Another change that has spurred progress towards a single market is that the international regulatory environment is changing. Big-country action can force “regulation by stealth” on small countries through subsidiaries of multinationals and/or trade. Also, partly because of the cross-border impact single-country regulation has on other countries’ businesses in an interdependent world, there is now some “convergence” of regulatory practice.
Australia is part of this, so there is now less prospect that harmonising regulation will bring heavy regulation to businesses here and reduce their international competitiveness. New Zealand is also less seen from Australia as an international outlier in its past dedication to light-handed regulation.
So harmonisation in a single market is more do-able for both countries.
But the harmonisation work is incremental, arcane and not the stuff of headlines and so below the radar, unseen by most outside the bureaucracy, as some comments at the forum showed. The work programme is practical, not big-picture.
Stir in another factor, also present at the forum. When Australians focus on New Zealand, many see this country’s decision not to join the Australian federation in 1900 as unfinished business.
They vary from puzzled to frustrated: if only New Zealand joined up, they say in effect, all this fiddly stuff would be cleaned up in a trice and an enlarged Australia could focus its attention on other countries which really matter.
This would, of course, be the case for defence, which, unsurprisingly, provoked the only fierce exchange at the forum.
But, as was gently noted, federation might also sort out the Treaty of Waitangi by making Maori simply citizens of the bigger state, which the Brash National party would applaud but at which many others would baulk. Australians would, it was stated at the forum, “respect” Maori as they “respect” aborigines. But that misses the point the hikoi demonstrated: Maori now have a status in the power structure which aborigines do not.
This federation presumption leads readily to a common currency. Surely it is time New Zealand got rid of irritating idiosyncrasies that get in the way of business. It is obvious in Sydney and Melbourne we should have one dollar.

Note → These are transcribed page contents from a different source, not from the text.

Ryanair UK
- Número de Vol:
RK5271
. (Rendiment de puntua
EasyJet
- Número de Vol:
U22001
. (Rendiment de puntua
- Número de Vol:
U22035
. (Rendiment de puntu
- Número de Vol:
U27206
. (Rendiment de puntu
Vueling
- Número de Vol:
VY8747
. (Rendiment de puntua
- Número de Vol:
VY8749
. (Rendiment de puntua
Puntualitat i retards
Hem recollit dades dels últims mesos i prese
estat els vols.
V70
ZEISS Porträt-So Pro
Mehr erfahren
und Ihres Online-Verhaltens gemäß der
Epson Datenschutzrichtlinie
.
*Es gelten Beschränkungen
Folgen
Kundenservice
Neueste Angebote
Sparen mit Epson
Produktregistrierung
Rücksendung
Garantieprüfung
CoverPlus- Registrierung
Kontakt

It is not obvious in Wellington and Auckland. A common dollar would mean one monetary policy, driven mainly from Australia, which would seriously constrain fiscal options here. It would amount to a move to confederation, which is a step too far right now — witness the outcry against the proposed joint therapeutics regulatory agency.
Much more do-able is a common border, which the forum pushed and towards which Goff and Australian Foreign Minister Alexander signed up to work.

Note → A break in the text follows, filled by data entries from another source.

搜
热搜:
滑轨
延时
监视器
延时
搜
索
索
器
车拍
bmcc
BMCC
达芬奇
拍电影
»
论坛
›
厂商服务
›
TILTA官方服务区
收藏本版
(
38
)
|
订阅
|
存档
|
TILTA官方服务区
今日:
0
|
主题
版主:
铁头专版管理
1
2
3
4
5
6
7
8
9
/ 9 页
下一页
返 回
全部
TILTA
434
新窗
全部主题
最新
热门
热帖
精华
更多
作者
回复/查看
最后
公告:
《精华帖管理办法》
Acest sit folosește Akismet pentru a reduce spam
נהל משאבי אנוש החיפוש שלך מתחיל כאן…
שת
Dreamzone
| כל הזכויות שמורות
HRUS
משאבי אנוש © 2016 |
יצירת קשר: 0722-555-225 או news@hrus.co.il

But even that would mean big changes. One is harmonisation of immigration policies and procedures, a touchy matter here. Another is joint negotiation of trade arrangements with other countries and a joint position at World Trade Organisation talks.

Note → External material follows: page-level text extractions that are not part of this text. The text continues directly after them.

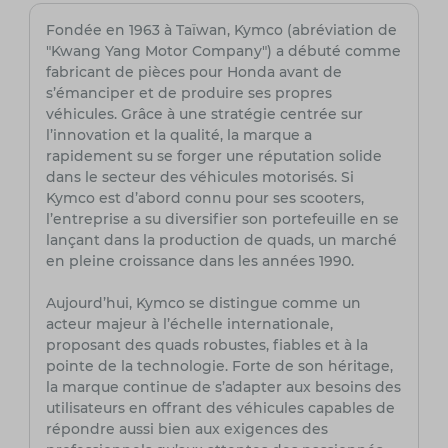
Fondée en 1963 à Taïwan, Kymco (abréviation de
"Kwang Yang Motor Company") a débuté comme
fabricant de pièces pour Honda avant de
s’émanciper et de produire ses propres
véhicules. Grâce à une stratégie centrée sur
l’innovation et la qualité, la marque a
rapidement su se forger une réputation solide
dans le secteur des véhicules motorisés. Si
Kymco est d’abord connu pour ses scooters,
l’entreprise a su diversifier son portefeuille en se
lançant dans la production de quads, un marché
en pleine croissance dans les années 1990.
Aujourd’hui, Kymco se distingue comme un
acteur majeur à l’échelle internationale,
proposant des quads robustes, fiables et à la
pointe de la technologie. Forte de son héritage,
la marque continue de s’adapter aux besoins des
utilisateurs en offrant des véhicules capables de
répondre aussi bien aux exigences des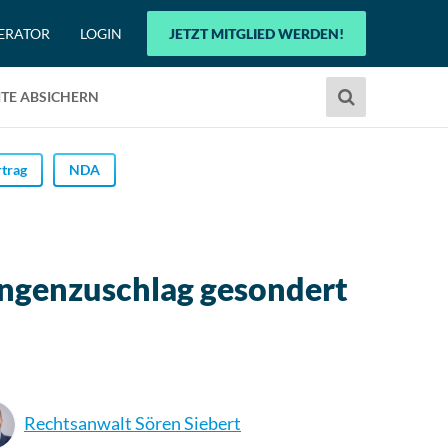
ERATOR
LOGIN
JETZT MITGLIED WERDEN!
Verwende
TE ABSICHERN
die
Pfeile
nach
trag
NDA
oben
und
unten,
um
engenzuschlag gesondert
das
verfügbare
Ergebnis
auszuwählen.
Drücke
die
Rechtsanwalt Sören Siebert
Eingabetaste,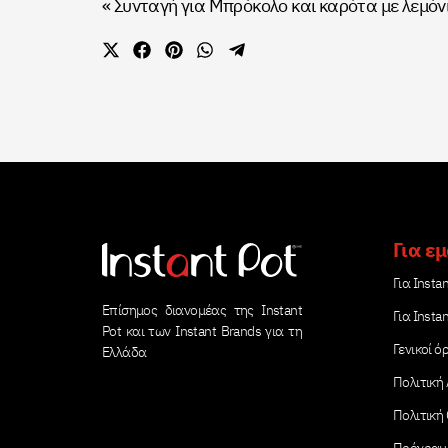
«
Συνταγή για Μπρόκολο και καρότα με λεμόνι 
Share
Share
Share
Share
Share
on
on
on
on
on
X
Facebook
Pinterest
WhatsApp
Telegram
(Twitter)
Για ε
Για Instan
Επίσημος διανομέας της Instant
Για Insta
Pot και των Instant Brands για τη
Γενικοί ό
Ελλάδα
Πολιτική
Πολιτική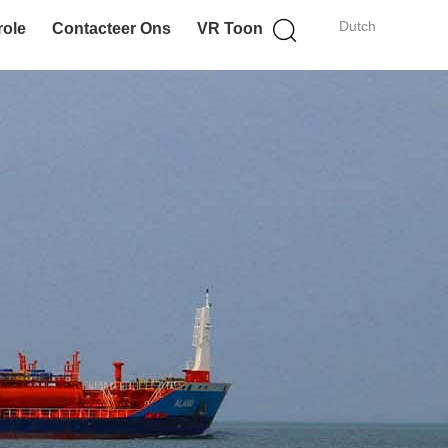
Dutch
role
Contacteer Ons
VR Toon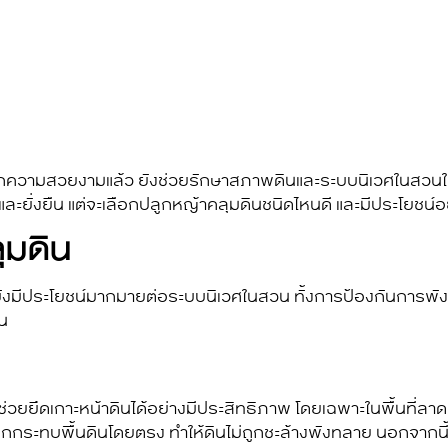
ความสวยงามแล้ว ยังช่วยรักษาสภาพดินและระบบนิเวศในสวนให้
ยั่งยืน แต่จะเลือกปลูก
หญ้าคลุมดิน
ชนิดไหนดี และมีประโยชน์
ุมดิน
 แต่ยังมีประโยชน์มากมายต่อระบบนิเวศในสวน ทั้งการป้องกันกา
ัน
ช่วยยึดเกาะหน้าดินได้อย่างมีประสิทธิภาพ โดยเฉพาะในพื้นที่ลาด
ตกกระทบพื้นดินโดยตรง ทำให้ดินไม่ถูกชะล้างพังทลาย นอกจากนี้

At the very least the mere prospect of a single border might prod the two governments out of their ad hoc, often competitive, approaches to trade deals into at least consultation and at best some sort of agreed strategy or protocol.
At that point the process would gather critics and opponents. Which is where the forum, as it develops, has real potential value — as a place to tease these things through and build practical agreement in this tiny corner of a tough world.
* Colin James was in the New Zealand team at the forum.